_OBJECTIVE_:
Copy every line of the records below word for word, leaving out the pictures.

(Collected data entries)
========
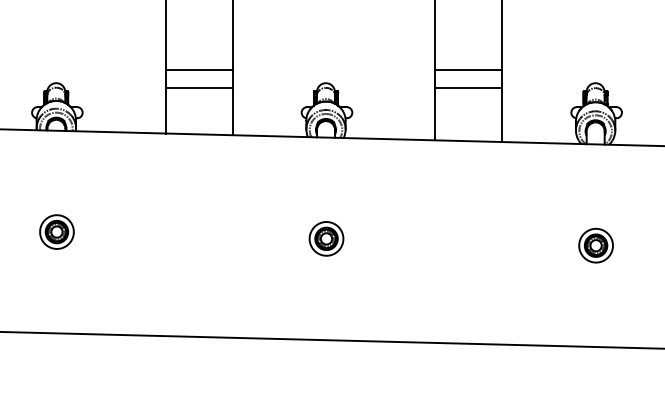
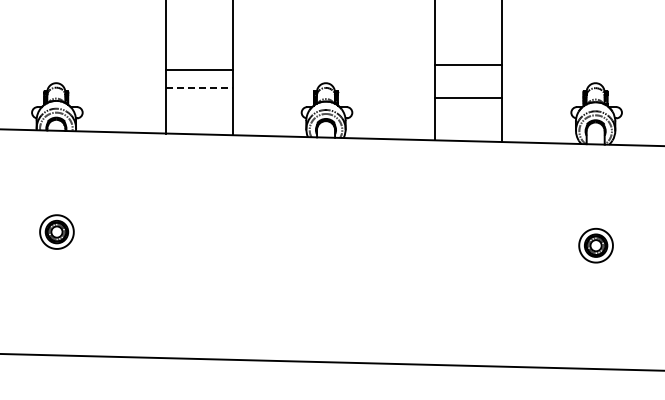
line at (468, 69) position: (468, 69) -> (468, 64)
line at (199, 87): solid -> dashed
line at (468, 87) position: (468, 87) -> (468, 97)
part at (326, 238): present -> none
line at (331, 340) position: (331, 340) -> (331, 362)
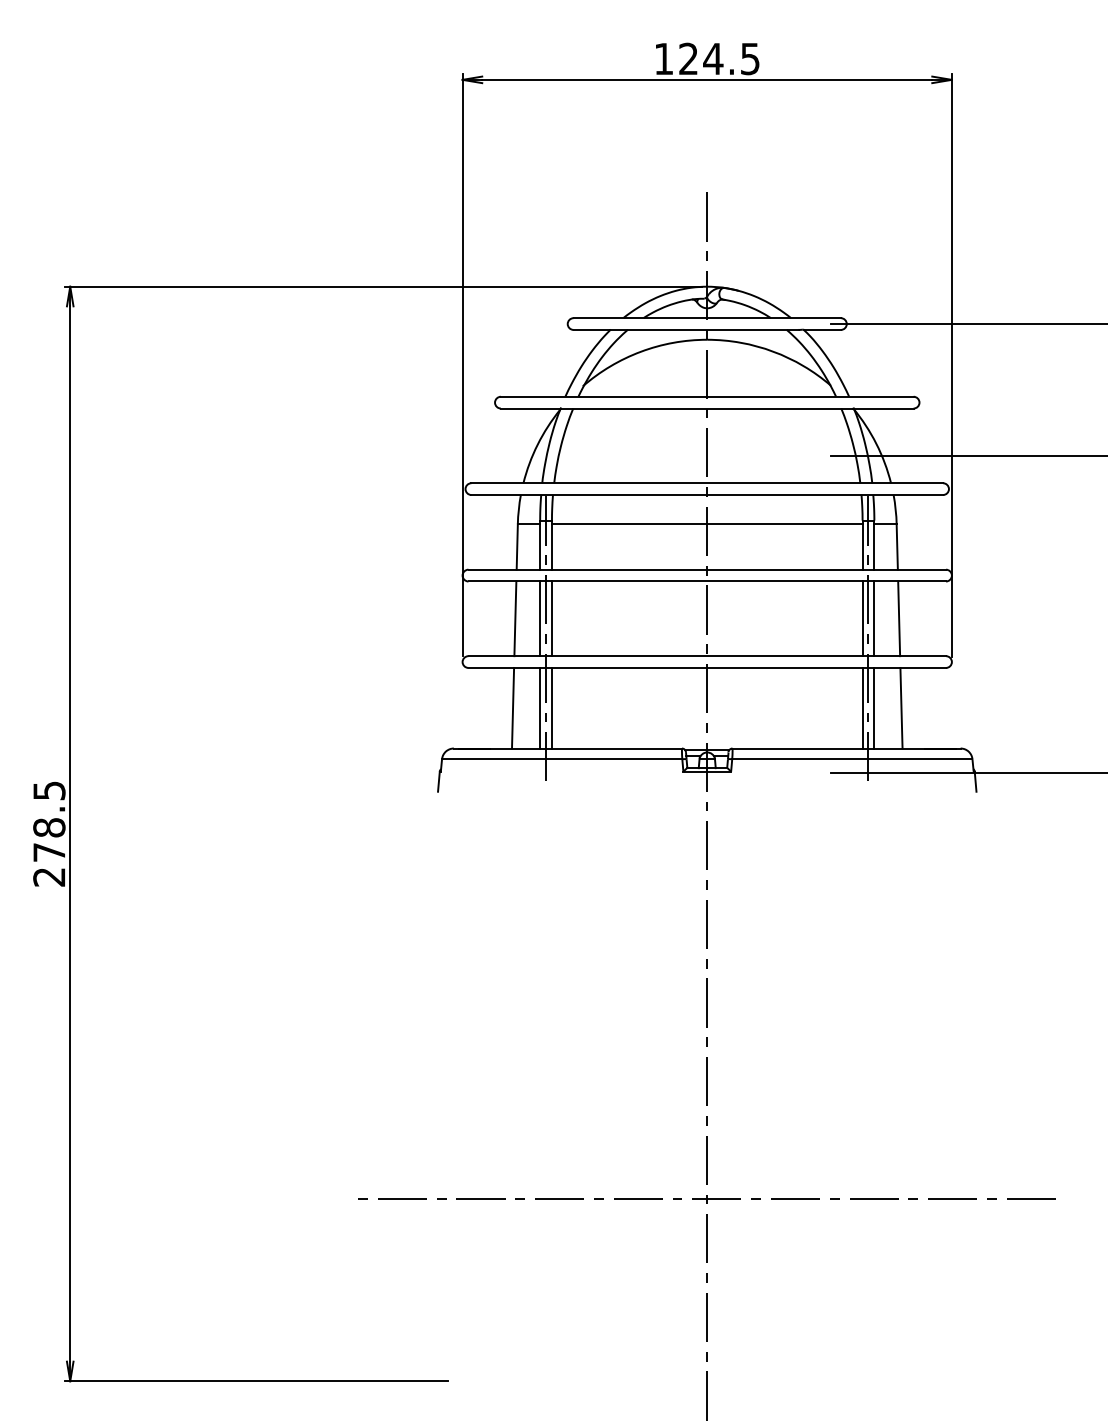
========
_EXERCISE RESULT_:
line at (468, 69) position: (468, 69) -> (468, 64)
line at (199, 87): solid -> dashed
line at (468, 87) position: (468, 87) -> (468, 97)
part at (326, 238): present -> none
line at (331, 340) position: (331, 340) -> (331, 362)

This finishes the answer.